====== The input
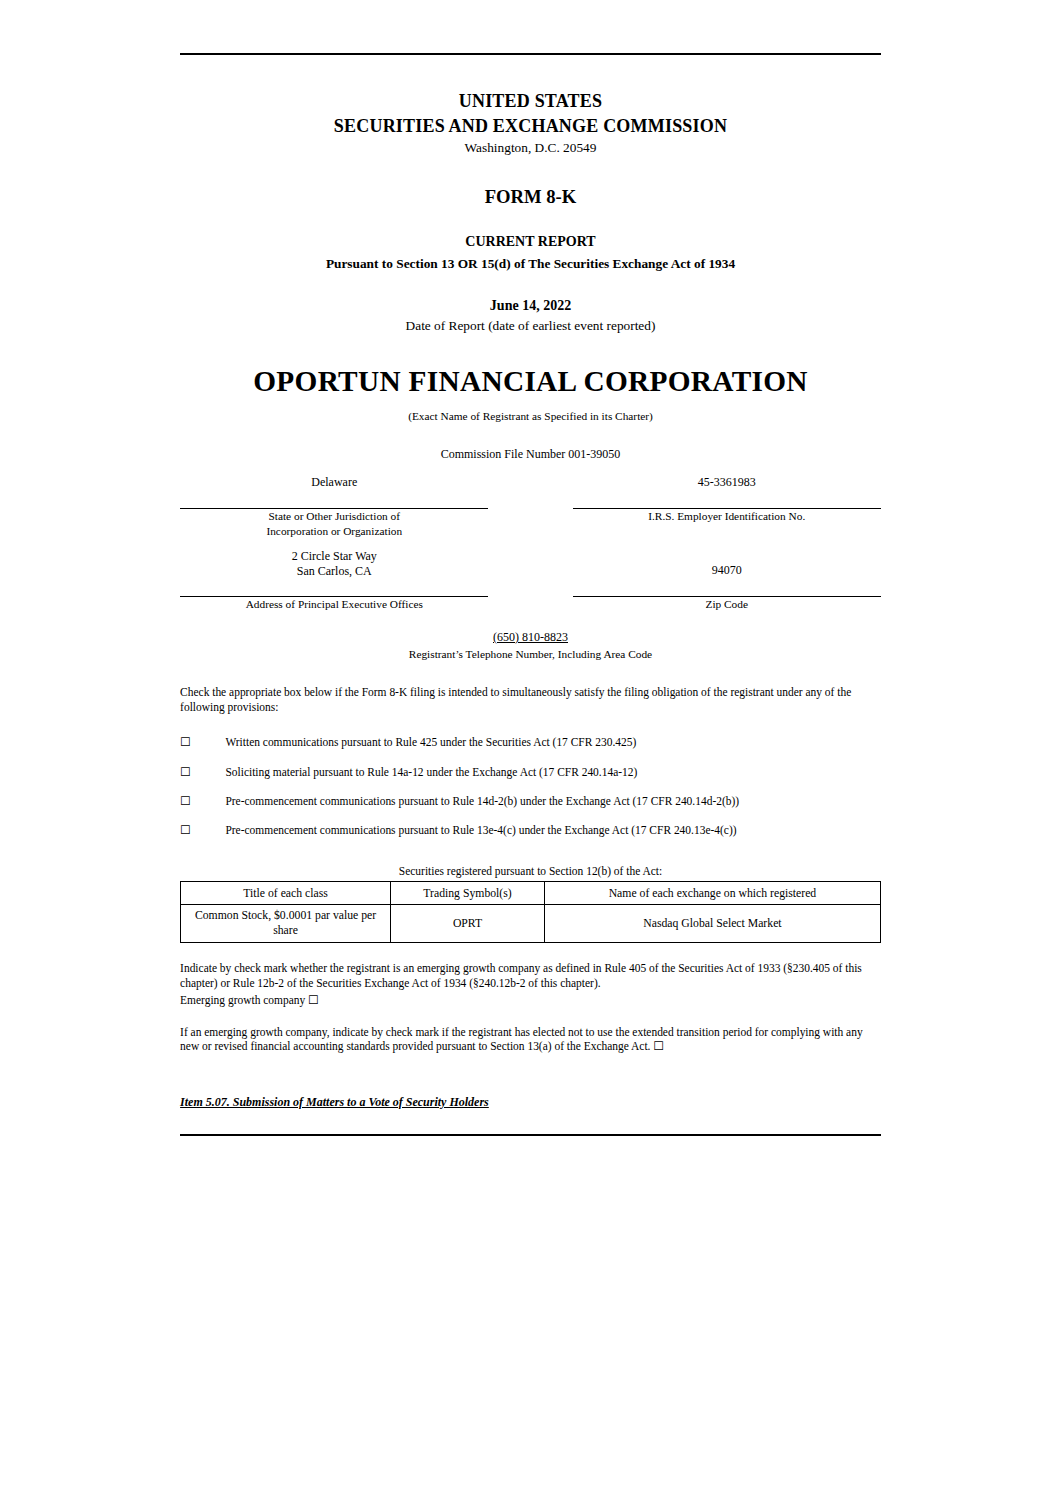UNITED STATES
SECURITIES AND EXCHANGE COMMISSION
Washington, D.C. 20549
FORM 8-K
CURRENT REPORT
Pursuant to Section 13 OR 15(d) of The Securities Exchange Act of 1934
June 14, 2022
Date of Report (date of earliest event reported)
OPORTUN FINANCIAL CORPORATION
(Exact Name of Registrant as Specified in its Charter)
Commission File Number 001-39050
| Delaware | | 45-3361983 |
| State or Other Jurisdiction of Incorporation or Organization | | I.R.S. Employer Identification No. |
| 2 Circle Star Way San Carlos, CA | | 94070 |
| Address of Principal Executive Offices | | Zip Code |
(650) 810-8823
Registrant’s Telephone Number, Including Area Code
Check the appropriate box below if the Form 8-K filing is intended to simultaneously satisfy the filing obligation of the registrant under any of the following provisions:
| ☐ | Written communications pursuant to Rule 425 under the Securities Act (17 CFR 230.425) |
| ☐ | Soliciting material pursuant to Rule 14a-12 under the Exchange Act (17 CFR 240.14a-12) |
| ☐ | Pre-commencement communications pursuant to Rule 14d-2(b) under the Exchange Act (17 CFR 240.14d-2(b)) |
| ☐ | Pre-commencement communications pursuant to Rule 13e-4(c) under the Exchange Act (17 CFR 240.13e-4(c)) |
Securities registered pursuant to Section 12(b) of the Act:
| Title of each class | Trading Symbol(s) | Name of each exchange on which registered |
| --- | --- | --- |
| Common Stock, $0.0001 par value per share | OPRT | Nasdaq Global Select Market |
Indicate by check mark whether the registrant is an emerging growth company as defined in Rule 405 of the Securities Act of 1933 (§230.405 of this chapter) or Rule 12b-2 of the Securities Exchange Act of 1934 (§240.12b-2 of this chapter).
Emerging growth company ☐
If an emerging growth company, indicate by check mark if the registrant has elected not to use the extended transition period for complying with any new or revised financial accounting standards provided pursuant to Section 13(a) of the Exchange Act. ☐
Item 5.07. Submission of Matters to a Vote of Security Holders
============
__Your assignment__:
Repeat, without changes, every line from the one that contains "Offices | | Zip Code |" through the final line of the data.

__Task answer__:
| Address of Principal Executive Offices | | Zip Code |
(650) 810-8823
Registrant’s Telephone Number, Including Area Code
Check the appropriate box below if the Form 8-K filing is intended to simultaneously satisfy the filing obligation of the registrant under any of the following provisions:
| ☐ | Written communications pursuant to Rule 425 under the Securities Act (17 CFR 230.425) |
| ☐ | Soliciting material pursuant to Rule 14a-12 under the Exchange Act (17 CFR 240.14a-12) |
| ☐ | Pre-commencement communications pursuant to Rule 14d-2(b) under the Exchange Act (17 CFR 240.14d-2(b)) |
| ☐ | Pre-commencement communications pursuant to Rule 13e-4(c) under the Exchange Act (17 CFR 240.13e-4(c)) |
Securities registered pursuant to Section 12(b) of the Act:
| Title of each class | Trading Symbol(s) | Name of each exchange on which registered |
| --- | --- | --- |
| Common Stock, $0.0001 par value per share | OPRT | Nasdaq Global Select Market |
Indicate by check mark whether the registrant is an emerging growth company as defined in Rule 405 of the Securities Act of 1933 (§230.405 of this chapter) or Rule 12b-2 of the Securities Exchange Act of 1934 (§240.12b-2 of this chapter).
Emerging growth company ☐
If an emerging growth company, indicate by check mark if the registrant has elected not to use the extended transition period for complying with any new or revised financial accounting standards provided pursuant to Section 13(a) of the Exchange Act. ☐
Item 5.07. Submission of Matters to a Vote of Security Holders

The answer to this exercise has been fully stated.